Iran will receive a powerful boost from sanctions relief when its has taken specified steps to pare its nuclear program and allow inspectors more access to it.
Once the IAEA has verified that Iran has fulfilled it obligations, the United States and European Union will abruptly suspend sanctions that have cut 1 million barrels a day from Iran’s oil sales and severed it from the international financial system.
On this “implementation day,” Iran will be able to sell oil, rejoin the international financial system, and access overseas assets worth an estimated $100 billion to $150 billion.
US officials have said it may take Iran as much as six months to get to that point, pushing the implementation day into 2016. But a senior Iranian official told reporters that the country could do it all in “a matter of weeks.”
As details of the agreement became public, reaction fell quickly along expected lines.

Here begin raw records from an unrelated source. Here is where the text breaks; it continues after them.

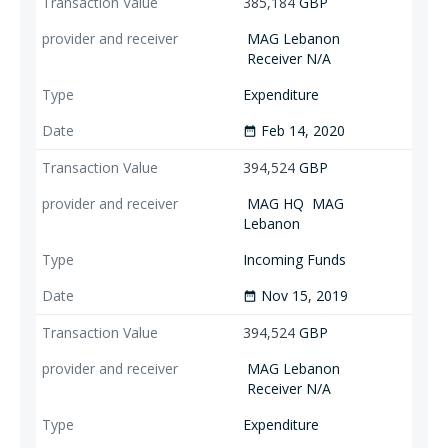
385,184
GBP
MAG Lebanon
Receiver N/A
Expenditure
Feb 14, 2020
date_range
394,524
GBP
MAG HQ
MAG
Lebanon
Incoming Funds
Nov 15, 2019
date_range
394,524
GBP
MAG Lebanon
Receiver N/A
Expenditure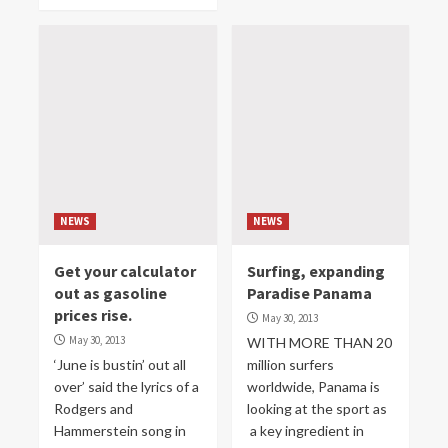
NEWS
NEWS
Get your calculator
Surfing, expanding
out as gasoline
Paradise Panama
prices rise.
May 30, 2013
May 30, 2013
WITH MORE THAN 20
‘June is bustin’ out all
million surfers
over’ said the lyrics of a
worldwide, Panama is
Rodgers and
looking at the sport as
Hammerstein song in
a key ingredient in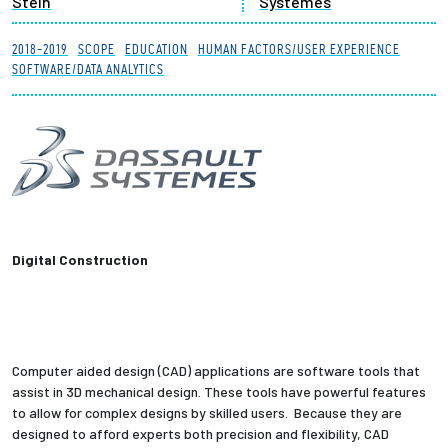
Stein
Systemes
Partnerships
2018-2019
SCOPE
EDUCATION
HUMAN FACTORS/USER EXPERIENCE
SOFTWARE/DATA ANALYTICS
News + Events
Give to Olin
Resources For...
Prospective Students
Digital Construction
Employers + Sponsors
Parents + Families
Computer aided design (CAD) applications are software tools that
Alumni
assist in 3D mechanical design. These tools have powerful features
to allow for complex designs by skilled users. Because they are
designed to afford experts both precision and flexibility, CAD
Current Students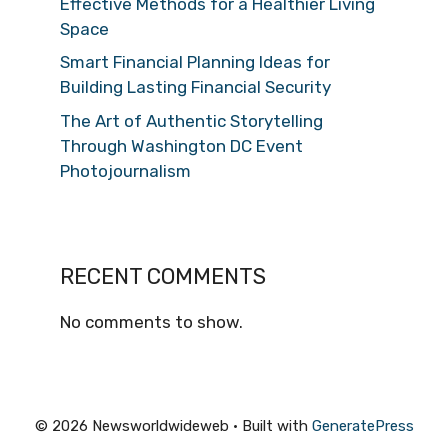
Effective Methods for a Healthier Living
Space
Smart Financial Planning Ideas for
Building Lasting Financial Security
The Art of Authentic Storytelling
Through Washington DC Event
Photojournalism
RECENT COMMENTS
No comments to show.
© 2026 Newsworldwideweb
• Built with
GeneratePress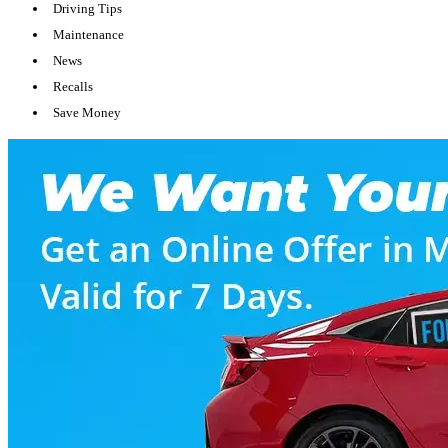
Driving Tips
Maintenance
News
Recalls
Save Money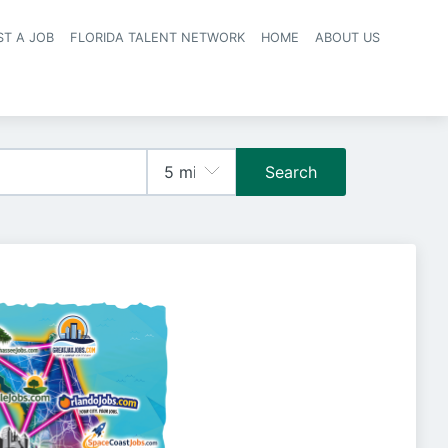
ST A JOB
FLORIDA TALENT NETWORK
HOME
ABOUT US
navigation
Search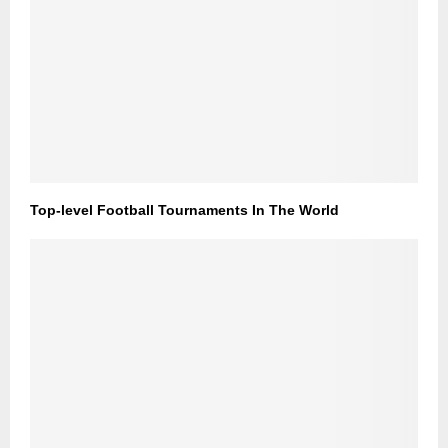
Top-level Football Tournaments In The World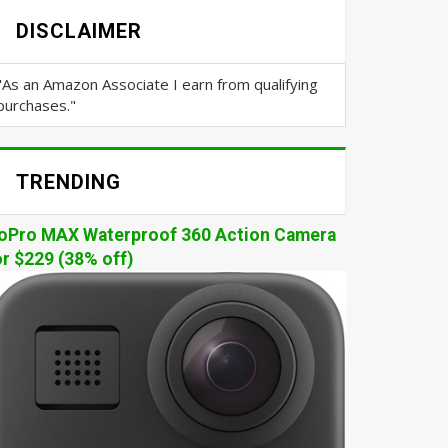
DISCLAIMER
"As an Amazon Associate I earn from qualifying
purchases."
TRENDING
oPro MAX Waterproof 360 Action Camera
or $229 (38% off)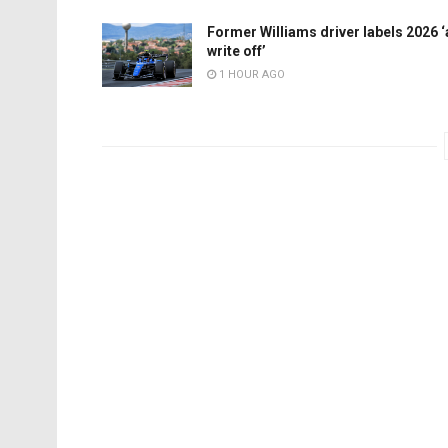
Former Williams driver labels 2026 ‘
write off’
1 HOUR AGO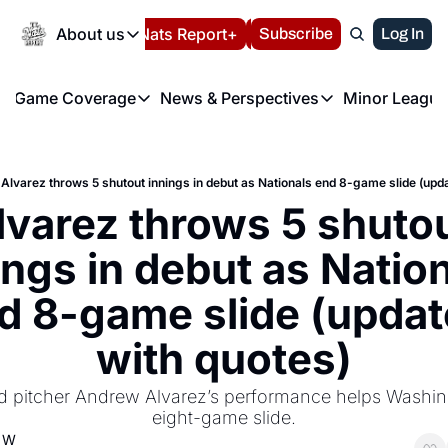
Today
About us
Español
Nats Report+
Subscribe
LIVE BLOG
Log In
202
About us
Game Coverage
News & Perspectives
Minor League
About us
Volunteer at the N
etters
Game Coverage
News & Perspectives
Mino
Contact us
Refund Policy
e Morning Briefing
Game Notes
Washington Nationals New
R
FAQ
Alvarez throws 5 shutout innings in debut as Nationals end 8-game slide (upd
T
theFUTURE"
Game Recaps
Washington Nationals Min
lvarez throws 5 shutou
Privacy Policy
H
T
Authors
ings in debut as Nation
d 8-game slide (updat
with quotes)
d pitcher Andrew Alvarez’s performance helps Washin
eight-game slide.
d W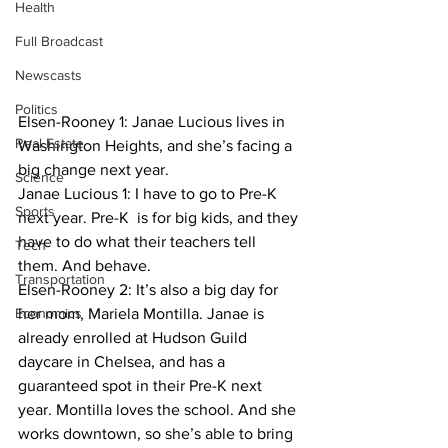
Health
Full Broadcast
Newscasts
Politics
Elsen-Rooney 1: Janae Lucious lives in 
Real Estate
Washington Heights, and she’s facing a 
big change next year.
Science
Janae Lucious 1: I have to go to Pre-K 
Sports
next year. Pre-K  is for big kids, and they 
have to do what their teachers tell 
Tech
them. And behave.
Transportation
Elsen-Rooney 2: It’s also a big day for 
Economics
her mom, Mariela Montilla. Janae is 
already enrolled at Hudson Guild 
daycare in Chelsea, and has a 
guaranteed spot in their Pre-K next 
year. Montilla loves the school. And she 
works downtown, so she’s able to bring 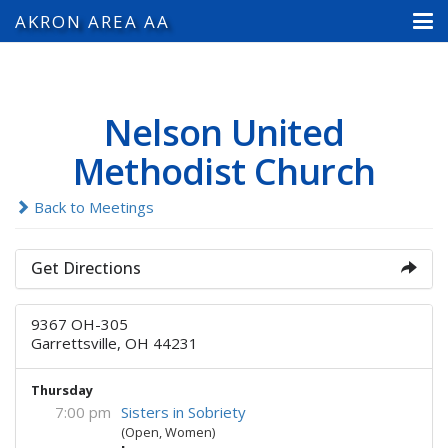
AKRON AREA AA
Nelson United
Methodist Church
Back to Meetings
Get Directions
9367 OH-305
Garrettsville, OH 44231
Thursday
7:00 pm
Sisters in Sobriety
(Open, Women)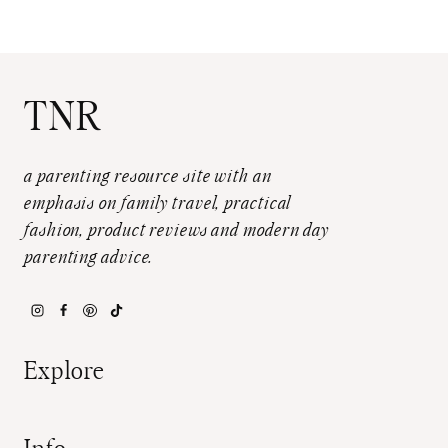
TNR
a parenting resource site with an
emphasis on family travel, practical
fashion, product reviews and modern day
parenting advice.
Explore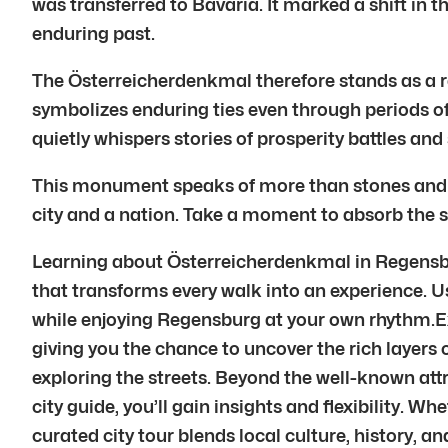
was transferred to Bavaria. It marked a shift in th
enduring past.
The Österreicherdenkmal therefore stands as a r
symbolizes enduring ties even through periods of 
quietly whispers stories of prosperity battles and
This monument speaks of more than stones and mort
city and a nation. Take a moment to absorb the si
Learning about Österreicherdenkmal in Regensburg
that transforms every walk into an experience. Usi
while enjoying Regensburg at your own rhythm.Exp
giving you the chance to uncover the rich layers 
exploring the streets. Beyond the well-known att
city guide, you’ll gain insights and flexibility. Wh
curated city tour blends local culture, history,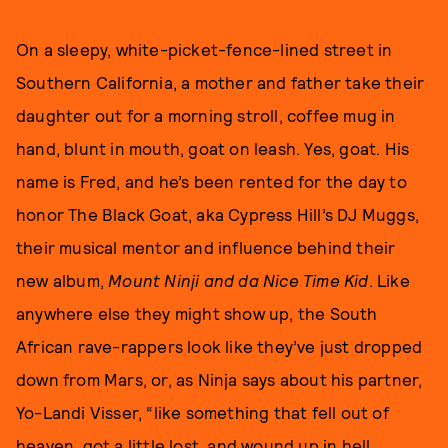
On a sleepy, white-picket-fence-lined street in
Southern California, a mother and father take their
daughter out for a morning stroll, coffee mug in
hand, blunt in mouth, goat on leash. Yes, goat. His
name is Fred, and he’s been rented for the day to
honor The Black Goat, aka Cypress Hill’s DJ Muggs,
their musical mentor and influence behind their
new album,
Mount Ninji and da Nice Time Kid
. Like
anywhere else they might show up, the South
African rave-rappers look like they’ve just dropped
down from Mars, or, as Ninja says about his partner,
Yo-Landi Visser, “like something that fell out of
heaven, got a little lost, and wound up in hell,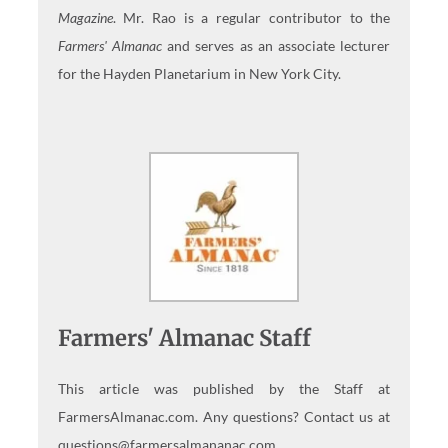
Magazine
. Mr. Rao is a regular contributor to the
Farmers' Almanac
and serves as an associate lecturer
for the Hayden Planetarium in New York City.
Farmers' Almanac Staff
This article was published by the Staff at
FarmersAlmanac.com. Any questions? Contact us at
questions@farmersalmananac.com.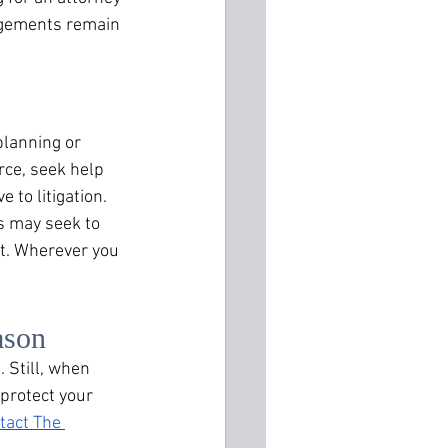
ngements remain 
lanning or 
ce, seek help 
 to litigation. 
s may seek to 
t. Wherever you 
ason
 Still, when 
protect your 
tact The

In Jerusalem, Israeli Prime Minister Benjamin Netanyahu, long an opponent of the negotiations, called the agreement, “an historic mistake for posterity.”
Oil markets passed their judgment as well, with the price of crude oil dropping as traders anticipated the additional oil Iran will be able to pump after sanctions are lifted.
Congress will now have 60 days to review the deal, and the Republican majorities in both houses are highly likely to pass a resolution disapproving it. But the opponents are not expected to have the votes to override Obama’s promised veto.
Because of that, opponents will try undermine the agreement politically, in the hope that the next president will abandon it.
Obama has authority to waive most current US economic sanctions without congressional approval, although the restrictions would remain on the books unless Congress votes to remove them.